In the 1990s, he began to spend time in Sag Harbor, a place with a long history of welcoming and serving as a hub for Black artists and writers, including such luminaries Langston Hughes, Duke Ellington, and Al Loving. Lawrence’s time in Sag Harbor allowed him the space and calm to further his commitment to abstract painting. Today, his work is characterized by sweeping marks, vibrant colors, and compositions developing directly on the canvas. The resulting paintings vibrate with action, a testament to his uniquely unconstrained approach. An intimate expression of himself, Lawrence has said, “What [music and art] have in common is me. I let it flow through me, the music and the painting, and out into the world.”
Now in his 80s, Lawrence is producing some of his most ambitious work yet. The suite of 22 paintings that he created for his solo show at Venus Over Manhattan this year convey a deep engagement with the themes, characters, and music of Porgy & Bess and offer a powerful and emotive visual interpretation of the narrative. Monumental in scale, the paintings capture Lawrence’s distinct layering of colors and juxtaposition of interlocking geometric forms and sharp black strokes. Together, the paintings highlight his innate ability to use paint and canvas to compel and connect with viewers and to expand the boundaries of abstraction through his experience with music. His rich and varied oeuvre continues to influence a new generation of artists and positions Lawrence among the most important abstract painters of our time
Claude Lawrence has a long and illustrious career as a musician and visual artist.
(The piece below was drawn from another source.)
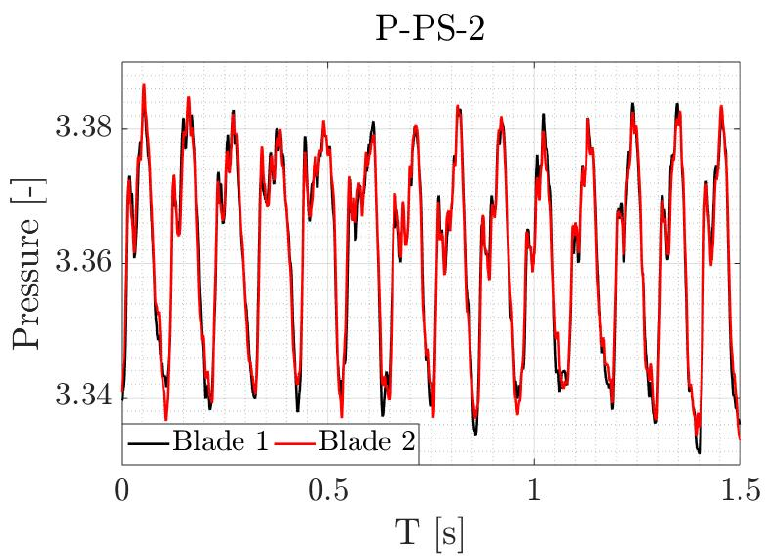
Figure 8. Numerical absolute pressure was recorded at P-PS-2 on two opposite runner blades.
His work is held in some of the most prestigious public collections across the United States, including the Metropolitan Museum of Art, Brooklyn Museum, Los Angeles County Museum of Art, Crystal Bridges Museum of American Art, Detroit Institute of Art, National Gallery of Art, The Studio Museum in Harlem, and the Philadelphia Museum of Art, among numerous others. His recent solo exhibitions include Claude Lawrence: Reflections on Porgy & Bess (2024) at Venus Over Manhattan and Claude Lawrence (2022) at Anthony Meier in San Francisco. His work has also been recently featured in group exhibitions at the American Folk Art Museum, Colby College Museum of Art, and Parrish Art Museum. He lives and works in Sag Harbor, New York.
About Venus Over Manhattan
Venus Over Manhattan is dedicated to illuminating the work of a diverse range of historical and contemporary artists through dynamic rotating exhibitions and scholarly publications. Since it was founded by Adam Lindemann in 2012, the gallery has been responsible for revitalizing and establishing commercial, scholarly, and public interest for artists such as Peter Saul, Richard Mayhew, and Joan Brown. Venus Over Manhattan operates from two locations on Great Jones Street and its distinct exhibitions program, which has recently featured works by Claude Lawrence, Peter Saul, Richard Mayhew, Chéri Samba, Keiichi Tanaami, and Joan Brown, attracts a broad spectrum of collectors, curators, writers, and arts enthusiasts. As art world trends continue to shift, Venus Over Manhattan remains steadfast in its focus on the discovery of artists across generations, geographies, and cultures and to expanding the depth of artists celebrated across global institutions, by audiences, and within the art market.